Remember, Michelle put it like this:

“And so be available, and not just available, but be joyfully available for him,” she wrote. “Smile and be willing to say, ‘Yes, sweetie I am here for you,’ no matter what, even though you may be exhausted and big pregnant and you may not feel like he feels.”

Be joyfully available. Smile.

Michelle understands that very few men want to have sex with a woman who looks exhausted or out of sorts or like she’d rather be anywhere else. Her solution is for women to fake it. She appears to be ignoring the reality that most men—or at least, most honorable men—do not want to have sex with women who are faking interest and enjoyment any more than they want to have sex with women who look exhausted or like they’d rather be somewhere else.

It took me a while to understand that my husband—who was not raised on these ideas about wifely duty like I was—would genuinely prefer not to have sex if I wasn’t in the mood.
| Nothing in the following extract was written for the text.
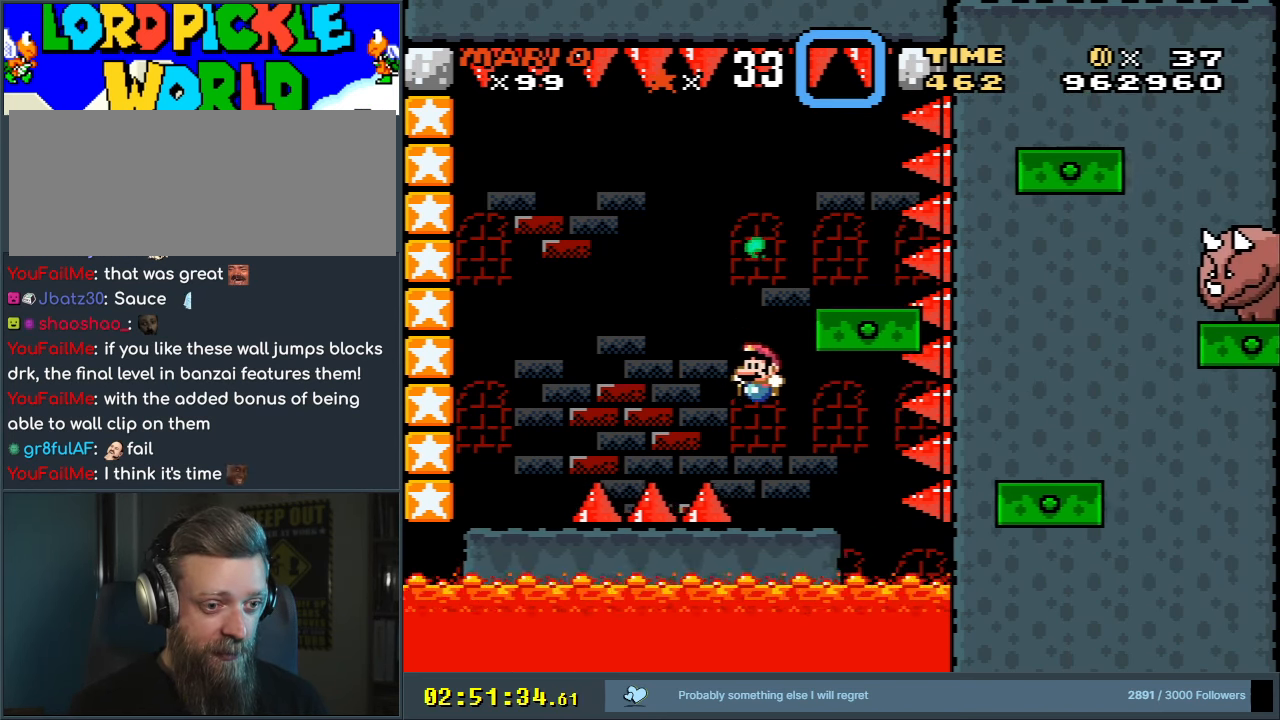
{"buttons": ["Y"], "events": [[83, "DPAD_LEFT", "up"], [167, "B", "up"], [333, "DPAD_RIGHT", "down"], [433, "DPAD_RIGHT", "up"]]}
He didn’t want me to fake it. He didn’t want me to put up with it. If I wasn’t into it, that was enough. It could wait for another time. It took me a while to accept not having sex every time he was in the mood wasn’t going to predispose my husband to cheating (an idea that, in retrospect, assumes a truly low view of men).

What are we to think of women like Michelle, who tell women that if they don’t have sex with their husbands on command, and enthusiastically (faking it if they have to), their husbands will look elsewhere? We would call a man who said that to his wife and abuser. What does that make Michelle?

What are we to think of men like Batson, who tell women their bodies are not their own? We would call a man who says his wife does not not have the right to control her body an abuser. What does that make Batson?